### EXERCISE
Quote all of the data below exactly, please.

### EXCERPTED DATA

______

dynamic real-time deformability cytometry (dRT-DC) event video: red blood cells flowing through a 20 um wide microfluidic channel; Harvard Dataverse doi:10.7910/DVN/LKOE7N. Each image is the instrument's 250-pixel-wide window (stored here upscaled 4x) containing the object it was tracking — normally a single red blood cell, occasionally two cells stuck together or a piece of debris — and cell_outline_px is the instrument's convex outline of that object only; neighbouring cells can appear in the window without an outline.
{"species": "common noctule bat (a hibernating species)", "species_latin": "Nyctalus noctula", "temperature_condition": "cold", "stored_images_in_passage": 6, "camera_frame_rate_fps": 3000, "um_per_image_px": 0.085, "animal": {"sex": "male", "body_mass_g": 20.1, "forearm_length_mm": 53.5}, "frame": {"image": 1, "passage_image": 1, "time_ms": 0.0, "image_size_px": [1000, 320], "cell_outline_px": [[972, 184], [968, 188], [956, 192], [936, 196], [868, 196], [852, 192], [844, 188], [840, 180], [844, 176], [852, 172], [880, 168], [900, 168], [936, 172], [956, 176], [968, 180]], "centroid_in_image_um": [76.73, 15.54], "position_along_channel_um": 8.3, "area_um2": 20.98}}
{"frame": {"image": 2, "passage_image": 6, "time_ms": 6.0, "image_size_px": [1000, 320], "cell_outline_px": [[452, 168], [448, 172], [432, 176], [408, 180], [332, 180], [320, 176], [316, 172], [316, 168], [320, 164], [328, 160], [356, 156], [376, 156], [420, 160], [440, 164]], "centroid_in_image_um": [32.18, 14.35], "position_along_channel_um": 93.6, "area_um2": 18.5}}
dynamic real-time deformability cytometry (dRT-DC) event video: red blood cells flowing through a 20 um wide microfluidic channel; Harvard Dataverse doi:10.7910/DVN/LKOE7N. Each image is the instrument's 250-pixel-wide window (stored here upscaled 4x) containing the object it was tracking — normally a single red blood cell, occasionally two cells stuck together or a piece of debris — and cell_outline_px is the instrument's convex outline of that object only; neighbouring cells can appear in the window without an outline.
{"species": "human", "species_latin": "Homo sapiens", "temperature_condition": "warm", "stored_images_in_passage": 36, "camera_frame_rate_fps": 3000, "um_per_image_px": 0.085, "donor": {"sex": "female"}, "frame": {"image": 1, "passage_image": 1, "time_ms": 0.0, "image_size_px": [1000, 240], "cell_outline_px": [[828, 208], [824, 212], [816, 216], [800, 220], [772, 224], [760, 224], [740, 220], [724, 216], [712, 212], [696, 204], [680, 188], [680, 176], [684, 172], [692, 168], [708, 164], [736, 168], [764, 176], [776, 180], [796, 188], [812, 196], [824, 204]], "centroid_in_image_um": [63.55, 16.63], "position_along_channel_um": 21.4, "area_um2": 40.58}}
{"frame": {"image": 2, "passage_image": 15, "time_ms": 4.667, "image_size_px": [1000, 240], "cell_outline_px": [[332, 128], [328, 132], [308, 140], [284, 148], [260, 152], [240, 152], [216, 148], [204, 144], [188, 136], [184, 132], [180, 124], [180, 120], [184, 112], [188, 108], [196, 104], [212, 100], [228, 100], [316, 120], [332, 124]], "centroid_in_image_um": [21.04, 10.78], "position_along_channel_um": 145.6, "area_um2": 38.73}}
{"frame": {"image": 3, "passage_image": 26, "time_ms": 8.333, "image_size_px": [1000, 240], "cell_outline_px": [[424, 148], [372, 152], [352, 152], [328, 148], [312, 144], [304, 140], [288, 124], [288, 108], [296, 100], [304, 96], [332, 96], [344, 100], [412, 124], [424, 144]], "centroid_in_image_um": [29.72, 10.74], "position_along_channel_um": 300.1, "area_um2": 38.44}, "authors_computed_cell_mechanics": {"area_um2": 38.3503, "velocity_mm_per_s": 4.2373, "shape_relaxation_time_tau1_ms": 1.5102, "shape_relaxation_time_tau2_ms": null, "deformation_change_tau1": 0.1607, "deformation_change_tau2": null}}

______

### WORKED SOLUTION
dynamic real-time deformability cytometry (dRT-DC) event video: red blood cells flowing through a 20 um wide microfluidic channel; Harvard Dataverse doi:10.7910/DVN/LKOE7N. Each image is the instrument's 250-pixel-wide window (stored here upscaled 4x) containing the object it was tracking — normally a single red blood cell, occasionally two cells stuck together or a piece of debris — and cell_outline_px is the instrument's convex outline of that object only; neighbouring cells can appear in the window without an outline.
{"species": "common noctule bat (a hibernating species)", "species_latin": "Nyctalus noctula", "temperature_condition": "cold", "stored_images_in_passage": 6, "camera_frame_rate_fps": 3000, "um_per_image_px": 0.085, "animal": {"sex": "male", "body_mass_g": 20.1, "forearm_length_mm": 53.5}, "frame": {"image": 1, "passage_image": 1, "time_ms": 0.0, "image_size_px": [1000, 320], "cell_outline_px": [[972, 184], [968, 188], [956, 192], [936, 196], [868, 196], [852, 192], [844, 188], [840, 180], [844, 176], [852, 172], [880, 168], [900, 168], [936, 172], [956, 176], [968, 180]], "centroid_in_image_um": [76.73, 15.54], "position_along_channel_um": 8.3, "area_um2": 20.98}}
{"frame": {"image": 2, "passage_image": 6, "time_ms": 6.0, "image_size_px": [1000, 320], "cell_outline_px": [[452, 168], [448, 172], [432, 176], [408, 180], [332, 180], [320, 176], [316, 172], [316, 168], [320, 164], [328, 160], [356, 156], [376, 156], [420, 160], [440, 164]], "centroid_in_image_um": [32.18, 14.35], "position_along_channel_um": 93.6, "area_um2": 18.5}}
dynamic real-time deformability cytometry (dRT-DC) event video: red blood cells flowing through a 20 um wide microfluidic channel; Harvard Dataverse doi:10.7910/DVN/LKOE7N. Each image is the instrument's 250-pixel-wide window (stored here upscaled 4x) containing the object it was tracking — normally a single red blood cell, occasionally two cells stuck together or a piece of debris — and cell_outline_px is the instrument's convex outline of that object only; neighbouring cells can appear in the window without an outline.
{"species": "human", "species_latin": "Homo sapiens", "temperature_condition": "warm", "stored_images_in_passage": 36, "camera_frame_rate_fps": 3000, "um_per_image_px": 0.085, "donor": {"sex": "female"}, "frame": {"image": 1, "passage_image": 1, "time_ms": 0.0, "image_size_px": [1000, 240], "cell_outline_px": [[828, 208], [824, 212], [816, 216], [800, 220], [772, 224], [760, 224], [740, 220], [724, 216], [712, 212], [696, 204], [680, 188], [680, 176], [684, 172], [692, 168], [708, 164], [736, 168], [764, 176], [776, 180], [796, 188], [812, 196], [824, 204]], "centroid_in_image_um": [63.55, 16.63], "position_along_channel_um": 21.4, "area_um2": 40.58}}
{"frame": {"image": 2, "passage_image": 15, "time_ms": 4.667, "image_size_px": [1000, 240], "cell_outline_px": [[332, 128], [328, 132], [308, 140], [284, 148], [260, 152], [240, 152], [216, 148], [204, 144], [188, 136], [184, 132], [180, 124], [180, 120], [184, 112], [188, 108], [196, 104], [212, 100], [228, 100], [316, 120], [332, 124]], "centroid_in_image_um": [21.04, 10.78], "position_along_channel_um": 145.6, "area_um2": 38.73}}
{"frame": {"image": 3, "passage_image": 26, "time_ms": 8.333, "image_size_px": [1000, 240], "cell_outline_px": [[424, 148], [372, 152], [352, 152], [328, 148], [312, 144], [304, 140], [288, 124], [288, 108], [296, 100], [304, 96], [332, 96], [344, 100], [412, 124], [424, 144]], "centroid_in_image_um": [29.72, 10.74], "position_along_channel_um": 300.1, "area_um2": 38.44}, "authors_computed_cell_mechanics": {"area_um2": 38.3503, "velocity_mm_per_s": 4.2373, "shape_relaxation_time_tau1_ms": 1.5102, "shape_relaxation_time_tau2_ms": null, "deformation_change_tau1": 0.1607, "deformation_change_tau2": null}}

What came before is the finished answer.